--- Supplied data Enclosed Below ---

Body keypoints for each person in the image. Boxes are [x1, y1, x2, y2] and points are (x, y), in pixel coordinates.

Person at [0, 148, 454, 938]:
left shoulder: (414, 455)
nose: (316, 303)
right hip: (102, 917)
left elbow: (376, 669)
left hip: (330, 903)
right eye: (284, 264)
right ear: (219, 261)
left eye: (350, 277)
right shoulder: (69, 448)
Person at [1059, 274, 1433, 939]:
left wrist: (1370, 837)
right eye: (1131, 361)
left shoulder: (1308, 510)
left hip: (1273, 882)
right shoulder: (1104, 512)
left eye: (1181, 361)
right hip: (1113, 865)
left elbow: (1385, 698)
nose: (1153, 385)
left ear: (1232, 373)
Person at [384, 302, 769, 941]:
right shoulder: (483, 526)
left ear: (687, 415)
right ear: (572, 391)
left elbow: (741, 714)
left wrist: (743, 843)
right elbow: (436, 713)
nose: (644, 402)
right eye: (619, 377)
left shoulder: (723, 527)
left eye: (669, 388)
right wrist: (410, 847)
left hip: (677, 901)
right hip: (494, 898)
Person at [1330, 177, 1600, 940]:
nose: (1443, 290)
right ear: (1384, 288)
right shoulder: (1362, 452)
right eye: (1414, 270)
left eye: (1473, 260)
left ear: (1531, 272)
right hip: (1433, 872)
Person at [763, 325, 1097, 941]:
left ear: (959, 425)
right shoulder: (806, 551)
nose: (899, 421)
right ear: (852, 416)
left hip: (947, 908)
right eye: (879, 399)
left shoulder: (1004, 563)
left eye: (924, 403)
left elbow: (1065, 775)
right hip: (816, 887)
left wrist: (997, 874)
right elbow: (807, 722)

--- End of Enclosed Supplied data ---
--- Supplied data Enclosed Below ---

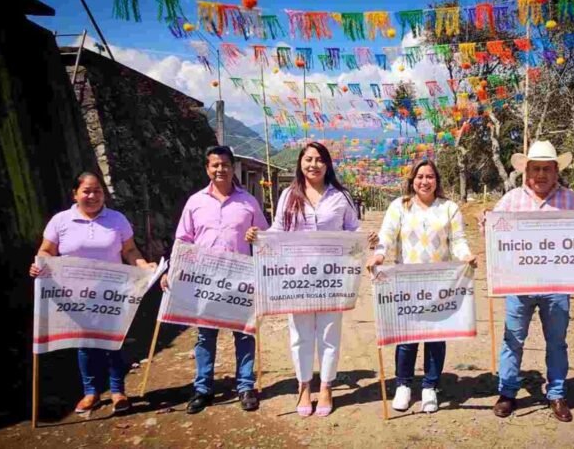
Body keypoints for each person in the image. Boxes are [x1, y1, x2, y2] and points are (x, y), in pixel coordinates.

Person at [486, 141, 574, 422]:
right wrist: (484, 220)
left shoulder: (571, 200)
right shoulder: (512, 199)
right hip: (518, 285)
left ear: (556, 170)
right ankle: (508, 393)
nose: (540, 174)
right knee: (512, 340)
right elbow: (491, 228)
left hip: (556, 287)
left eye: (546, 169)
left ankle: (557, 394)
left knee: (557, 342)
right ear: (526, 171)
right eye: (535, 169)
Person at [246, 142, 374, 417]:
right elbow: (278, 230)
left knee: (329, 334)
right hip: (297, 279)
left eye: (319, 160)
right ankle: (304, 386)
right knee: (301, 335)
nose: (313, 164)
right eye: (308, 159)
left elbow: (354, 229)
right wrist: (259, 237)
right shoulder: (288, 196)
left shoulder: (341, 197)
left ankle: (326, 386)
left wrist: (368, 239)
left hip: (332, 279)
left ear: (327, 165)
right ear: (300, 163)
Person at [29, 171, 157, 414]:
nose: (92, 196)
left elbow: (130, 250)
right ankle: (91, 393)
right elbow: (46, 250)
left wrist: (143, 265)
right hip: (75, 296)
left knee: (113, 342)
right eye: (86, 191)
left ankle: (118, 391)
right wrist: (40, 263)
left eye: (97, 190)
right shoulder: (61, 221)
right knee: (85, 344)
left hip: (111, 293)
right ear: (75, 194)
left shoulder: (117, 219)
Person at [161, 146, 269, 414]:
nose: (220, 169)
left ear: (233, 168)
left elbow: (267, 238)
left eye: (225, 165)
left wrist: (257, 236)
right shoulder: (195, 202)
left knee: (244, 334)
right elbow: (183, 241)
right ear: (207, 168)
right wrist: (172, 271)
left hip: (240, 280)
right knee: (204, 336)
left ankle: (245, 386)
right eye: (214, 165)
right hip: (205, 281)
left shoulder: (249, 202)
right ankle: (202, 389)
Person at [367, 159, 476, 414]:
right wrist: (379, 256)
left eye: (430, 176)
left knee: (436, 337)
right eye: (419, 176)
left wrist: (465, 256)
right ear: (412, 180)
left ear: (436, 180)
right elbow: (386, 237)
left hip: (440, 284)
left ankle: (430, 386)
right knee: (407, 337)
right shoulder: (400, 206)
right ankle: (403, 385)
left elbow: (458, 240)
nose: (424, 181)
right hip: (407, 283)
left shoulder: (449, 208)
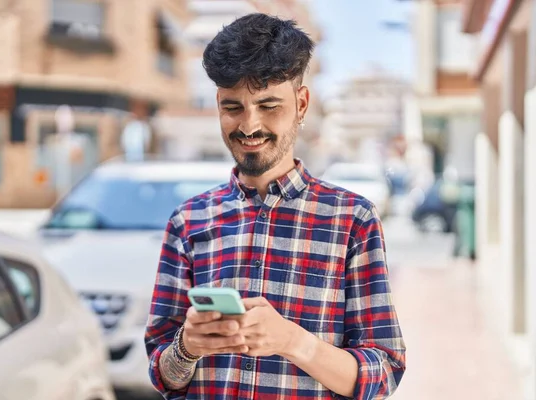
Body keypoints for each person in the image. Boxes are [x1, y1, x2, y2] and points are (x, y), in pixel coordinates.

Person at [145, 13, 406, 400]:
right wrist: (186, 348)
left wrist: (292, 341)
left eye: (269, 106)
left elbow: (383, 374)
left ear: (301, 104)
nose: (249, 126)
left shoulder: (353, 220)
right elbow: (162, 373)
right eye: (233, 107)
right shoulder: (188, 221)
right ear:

--- End of Enclosed Supplied data ---
--- Supplied data Enclosed Below ---

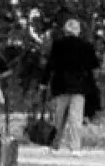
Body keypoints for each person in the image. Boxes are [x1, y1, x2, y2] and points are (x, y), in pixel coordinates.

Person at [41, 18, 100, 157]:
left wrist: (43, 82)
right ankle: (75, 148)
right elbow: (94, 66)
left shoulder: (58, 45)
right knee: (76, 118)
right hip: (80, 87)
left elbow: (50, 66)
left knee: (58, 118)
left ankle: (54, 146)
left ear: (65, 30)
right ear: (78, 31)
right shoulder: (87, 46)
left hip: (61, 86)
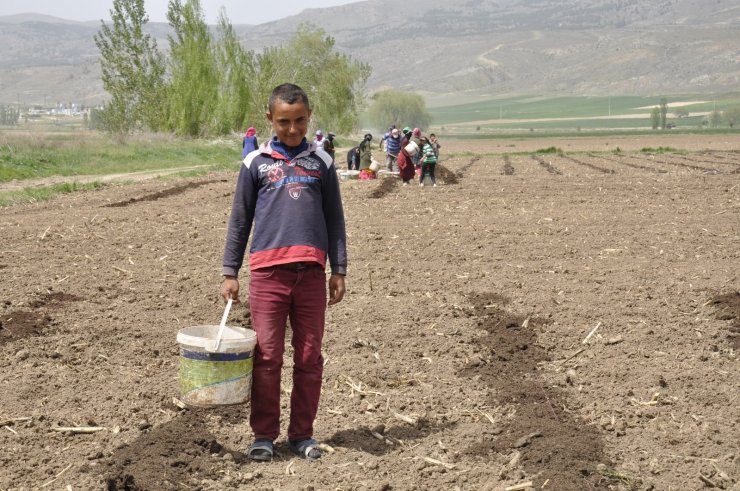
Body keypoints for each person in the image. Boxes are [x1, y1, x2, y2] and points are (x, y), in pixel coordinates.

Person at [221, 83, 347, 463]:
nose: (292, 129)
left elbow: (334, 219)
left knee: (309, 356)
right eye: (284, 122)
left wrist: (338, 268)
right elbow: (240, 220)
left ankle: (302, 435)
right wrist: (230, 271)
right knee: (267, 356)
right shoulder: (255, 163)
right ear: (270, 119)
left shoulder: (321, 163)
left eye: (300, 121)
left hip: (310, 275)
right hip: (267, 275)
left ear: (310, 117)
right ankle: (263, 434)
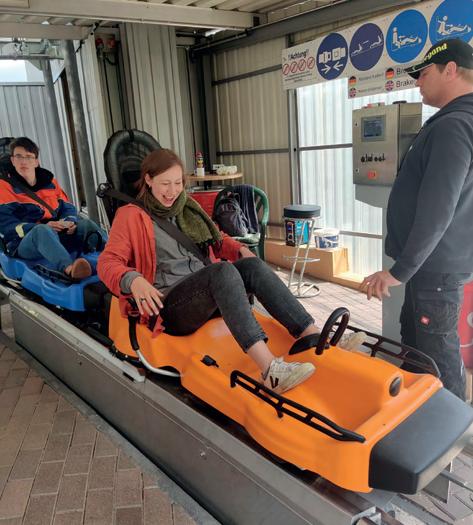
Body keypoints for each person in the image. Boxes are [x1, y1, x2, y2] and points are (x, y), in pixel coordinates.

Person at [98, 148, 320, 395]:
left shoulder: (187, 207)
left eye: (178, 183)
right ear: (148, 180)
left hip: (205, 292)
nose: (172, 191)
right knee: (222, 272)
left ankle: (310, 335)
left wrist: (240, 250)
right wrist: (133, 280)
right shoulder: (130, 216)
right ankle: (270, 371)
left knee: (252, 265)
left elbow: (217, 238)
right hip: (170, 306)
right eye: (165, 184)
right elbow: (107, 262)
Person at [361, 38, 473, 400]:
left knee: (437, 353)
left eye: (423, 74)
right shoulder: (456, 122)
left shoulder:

--- End of Enclosed Supplied data ---

Taking the entries above, write out exactly each line from the one holding "right shoulder: (69, 448)" to the one holding "right shoulder: (806, 551)", both included, and stop there.

> **Your response**
right shoulder: (69, 448)
Person at [1059, 274, 1433, 939]:
left wrist: (1370, 837)
right eye: (1131, 361)
left shoulder: (1308, 510)
left hip: (1273, 882)
right shoulder: (1104, 512)
left eye: (1181, 361)
right hip: (1113, 865)
left elbow: (1385, 698)
nose: (1153, 385)
left ear: (1232, 373)
Person at [384, 302, 769, 941]:
right shoulder: (483, 526)
left ear: (687, 415)
right ear: (572, 391)
left elbow: (741, 714)
left wrist: (743, 843)
right elbow: (436, 713)
nose: (644, 402)
right eye: (619, 377)
left shoulder: (723, 527)
left eye: (669, 388)
right wrist: (410, 847)
left hip: (677, 901)
right hip: (494, 898)
Person at [1330, 177, 1600, 940]:
nose: (1443, 290)
right ear: (1384, 288)
right shoulder: (1362, 452)
right eye: (1414, 270)
left eye: (1473, 260)
left ear: (1531, 272)
right hip: (1433, 872)
Person at [763, 325, 1097, 941]:
left ear: (959, 425)
right shoulder: (806, 551)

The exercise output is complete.